The first gain come from storing only offsets in timestamps and (optionnaly) removing values below a timestamp delta threshold.

time compaction

Blob encoding

This is the process of converting a set of related Measures (uniquely identified by a name and a set of key/value tags) into a Chunk. A Measure for example could be cpu_time{ host="computer1", dc="datacenter1"} and another one cpu_time{ host="computer2", dc="datacenter2"} both sharing the same name but with different tag values. The start timestamp is the earliest timestamp of the Measure’s set and the end timestamp is the latest timestamp of the Measure’s set. blob encoding

The key entities

  • Measure is a point in time with a floating point value identified by a name and some tags (categorical features)
  • Chunk is a set of contiguous Measures with a time interval grouped by a date bucket, the measure name and some tags

The main purpose of this tool is to help creating, storing and retrieving these chunks of timeseries. We use chunking instead of raw storage in order to save some disk space and reduce costs at scale. Also chunking is very usefull to pre-compute some aggregation and to facilitate down-sampling

Chunk encode value

The chunk value is a protocol buffer encoded value according to the protobuf specification], please refer to data model section to learn more about that.


SAX symbolic encoding

Note that the Chunk has aggregated fields. In addition to the classic statistics on the value and the quality of the point, we also integrate symbolic encoding with SAX.

The advantage of using SAX is that it is able to act as a dimensionality reduction tool, it tolerates time series of different lengths and makes it easier to find trends.

SAX encoding is a method used to simplify time series through a kind of summary of time intervals. By averaging, grouping and symbolically representing periods, the data becomes much smaller and easier to process, while still capturing its important aspects. For example, it can be used to detect statistical changes in trends and therefore abnormal behavior.

sax encoding

SensorML (future work)

SensorML provides standard models and an XML encoding for describing any process, including the process of measurement by sensors and instructions for deriving higher-level information from observations. It provides a provider-centric view of information in a sensor web, which is complemented by Observations and Measurements which provides a user-centric view.

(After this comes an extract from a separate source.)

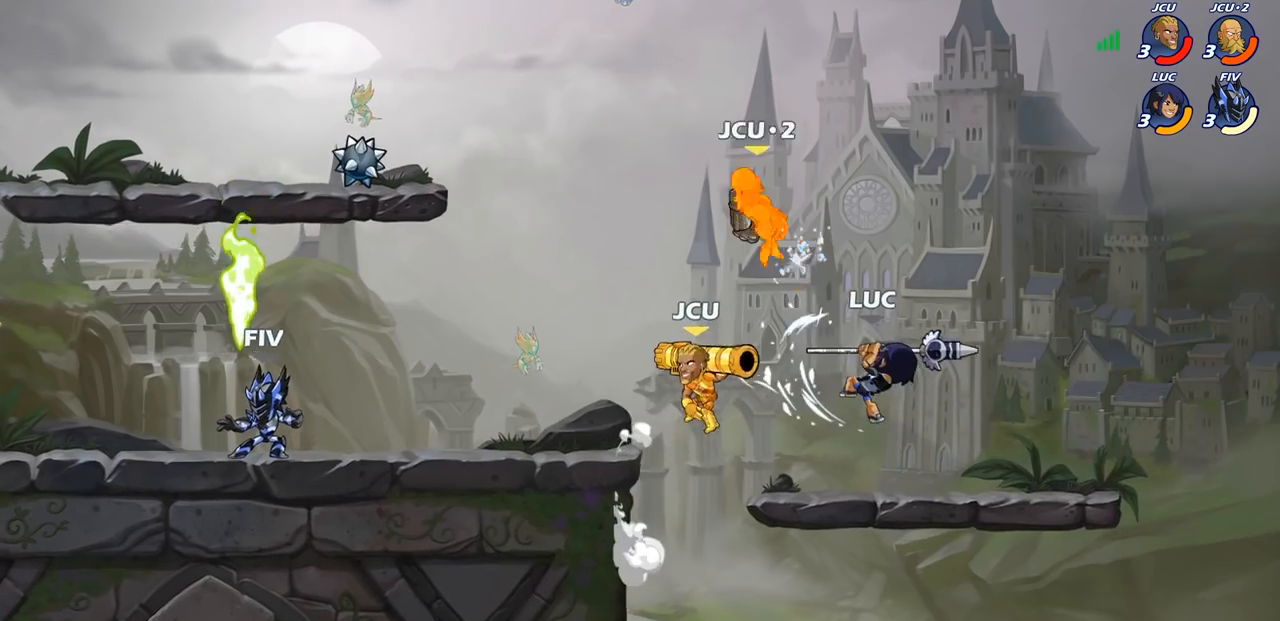
{"buttons": [], "left_stick": "up-left", "right_stick": "center", "events": [[383, "left_stick", "left"], [500, "left_stick", "up-left"]]}
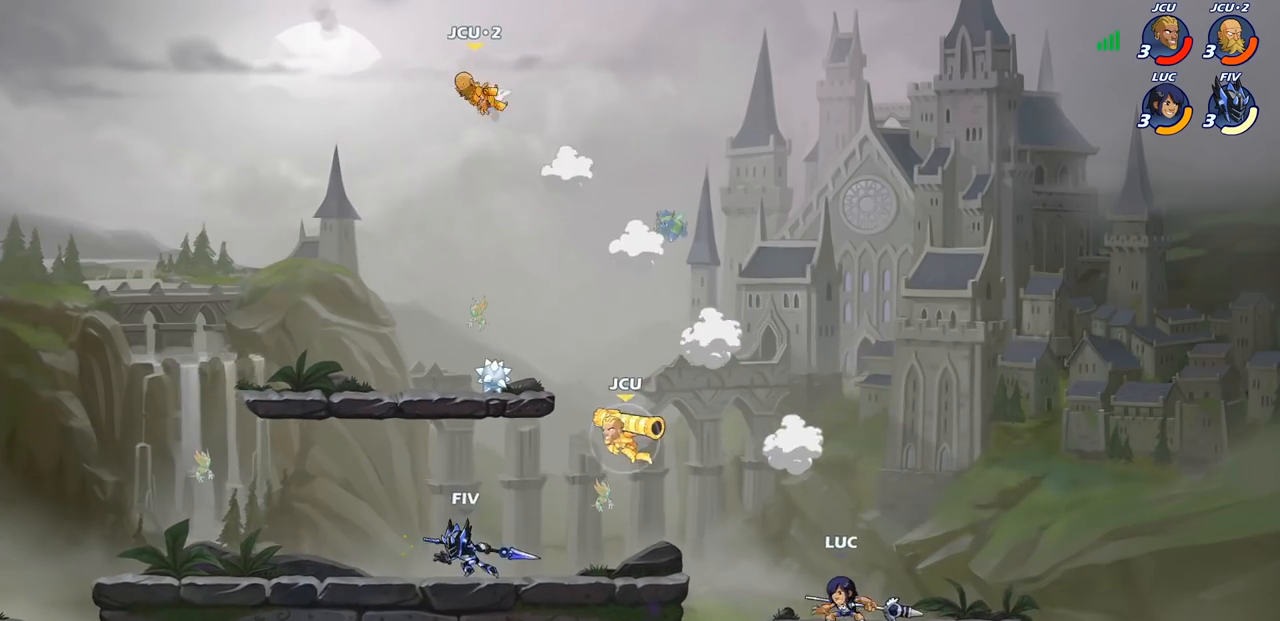
{"buttons": [], "left_stick": "left", "right_stick": "center", "events": [[17, "R2", "down"], [67, "CROSS", "down"], [67, "R2", "up"], [217, "CROSS", "up"], [217, "left_stick", "left"]]}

Processes described in SensorML are discoverable and executable. All processes define their inputs, outputs, parameters, and method, as well as provide relevant metadata. SensorML models detectors and sensors as processes that convert real phenomena to data.

SensorML does not encode measurements taken by sensors; measurements can be represented in TransducerML, as observations in Observations and Measurements, or in other forms, such as IEEE 1451.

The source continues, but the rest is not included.